| TO DO |
Begin at the line that has "3 - Execute" and continue through the end of the records. Change "yarn dev" to "yarn start" in those lines, leaving everything else as it is.

| EXERCISE MATERIALS |
================

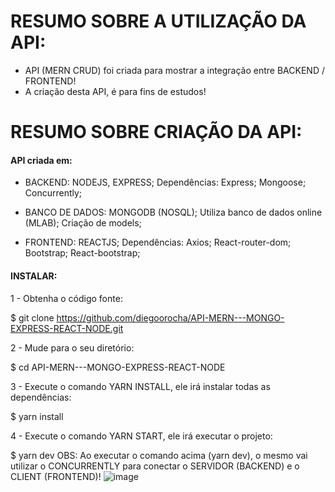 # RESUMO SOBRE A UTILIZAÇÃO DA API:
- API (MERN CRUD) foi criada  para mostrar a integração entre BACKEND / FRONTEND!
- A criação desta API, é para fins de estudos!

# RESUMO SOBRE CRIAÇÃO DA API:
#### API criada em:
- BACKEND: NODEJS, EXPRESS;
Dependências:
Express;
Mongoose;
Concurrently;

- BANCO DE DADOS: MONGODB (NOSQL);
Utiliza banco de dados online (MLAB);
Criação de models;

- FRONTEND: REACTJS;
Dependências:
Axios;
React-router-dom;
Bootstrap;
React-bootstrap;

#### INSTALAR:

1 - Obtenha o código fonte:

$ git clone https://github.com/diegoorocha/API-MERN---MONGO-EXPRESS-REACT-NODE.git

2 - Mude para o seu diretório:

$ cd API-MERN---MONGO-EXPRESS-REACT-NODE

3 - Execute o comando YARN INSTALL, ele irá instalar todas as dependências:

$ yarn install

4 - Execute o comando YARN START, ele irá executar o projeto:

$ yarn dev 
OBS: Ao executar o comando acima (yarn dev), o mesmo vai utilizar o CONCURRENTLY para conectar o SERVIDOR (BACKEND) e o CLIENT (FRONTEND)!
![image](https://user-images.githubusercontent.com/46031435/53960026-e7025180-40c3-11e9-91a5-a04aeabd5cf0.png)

================

| PROBLEM SOLUTION |
3 - Execute o comando YARN INSTALL, ele irá instalar todas as dependências:

$ yarn install

4 - Execute o comando YARN START, ele irá executar o projeto:

$ yarn start 
OBS: Ao executar o comando acima (yarn start), o mesmo vai utilizar o CONCURRENTLY para conectar o SERVIDOR (BACKEND) e o CLIENT (FRONTEND)!
![image](https://user-images.githubusercontent.com/46031435/53960026-e7025180-40c3-11e9-91a5-a04aeabd5cf0.png)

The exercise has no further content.